The Archbishop of Canterbury in a
lecture on Ethics, Economics and Global Justice, takes a polite swipe at too-easy criticisms of contemporary capital, and ventures one or two criticisms of his own. Here he is on time and trust:
The loss of a sense of appropriate time is a major cultural development, which necessarily changes how we think about trust and relationship. Trust is learned gradually, rather than being automatically deliverable according to a set of static conditions laid down. It involves a degree of human judgement, which in turn involves a level of awareness of one's own human character and that of others – a degree of literacy about the signals of trustworthiness; a shared culture of understanding what is said and done in a human society. And this learning entails unavoidable insecurity... And the further away I get from these areas of learning by trial and error, the further away I get from the inevitable risks of living in a material and limited world, the more easily can I persuade myself that I am after all in control.

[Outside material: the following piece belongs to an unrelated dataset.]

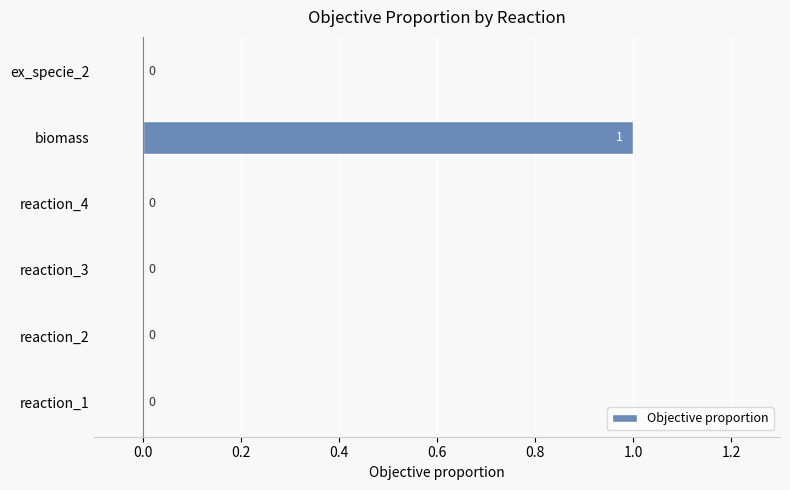

Which category has the highest value across all series?

biomass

Although people have spoken of greed as the source of our current problems, I suspect that it goes deeper...
On risk and capitalism:
Ethical behaviour is behaviour that respects what is at risk in the life of another and works on behalf of the other's need. To be an ethical agent is thus to be aware of human frailty, material and mental; and so, by extension, it is to be aware of your own frailty. And for a specifically Christian ethic, the duty of care for the neighbour as for oneself is bound up with the injunction to forgive as one hopes to be forgiven; basic to this whole perspective is the recognition both that I may fail or be wounded and that I may be guilty of error and damage to another.

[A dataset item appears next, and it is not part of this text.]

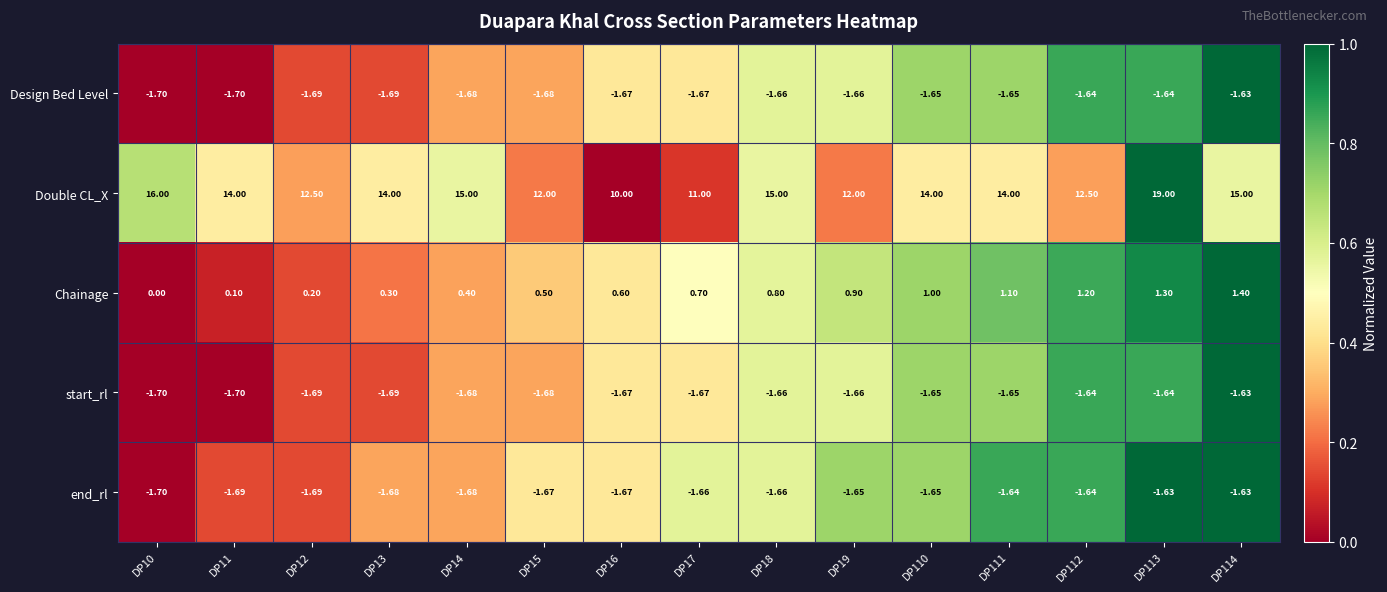

What is the total value across all series at DP13?

9.2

It's a bit of a paradox, then, to realise that aspects of capitalism are in their origin very profoundly ethical in the sense I've just outlined. The venture capitalism of the early modern period expressed something of the sense of risk by limiting liability and sharing profit ...
and on embodiment:
One of the things most fatal to the sustaining of an ethical perspective on any area of human life, not just economics, is the fantasy that we are not really part of a material order – that we are essentially will or craving, for which the body is a useful organ for fulfilling the purposes of the all-powerful will, rather than being the organ of our connection with the rest of the world. It's been said often enough but it bears repeating, that in some ways – so far from being a materialist culture, we are a culture that is resentful about material reality, hungry for anything and everything that distances us from the constraints of being a physical animal subject to temporal processes, to uncontrollable changes and to sheer accident.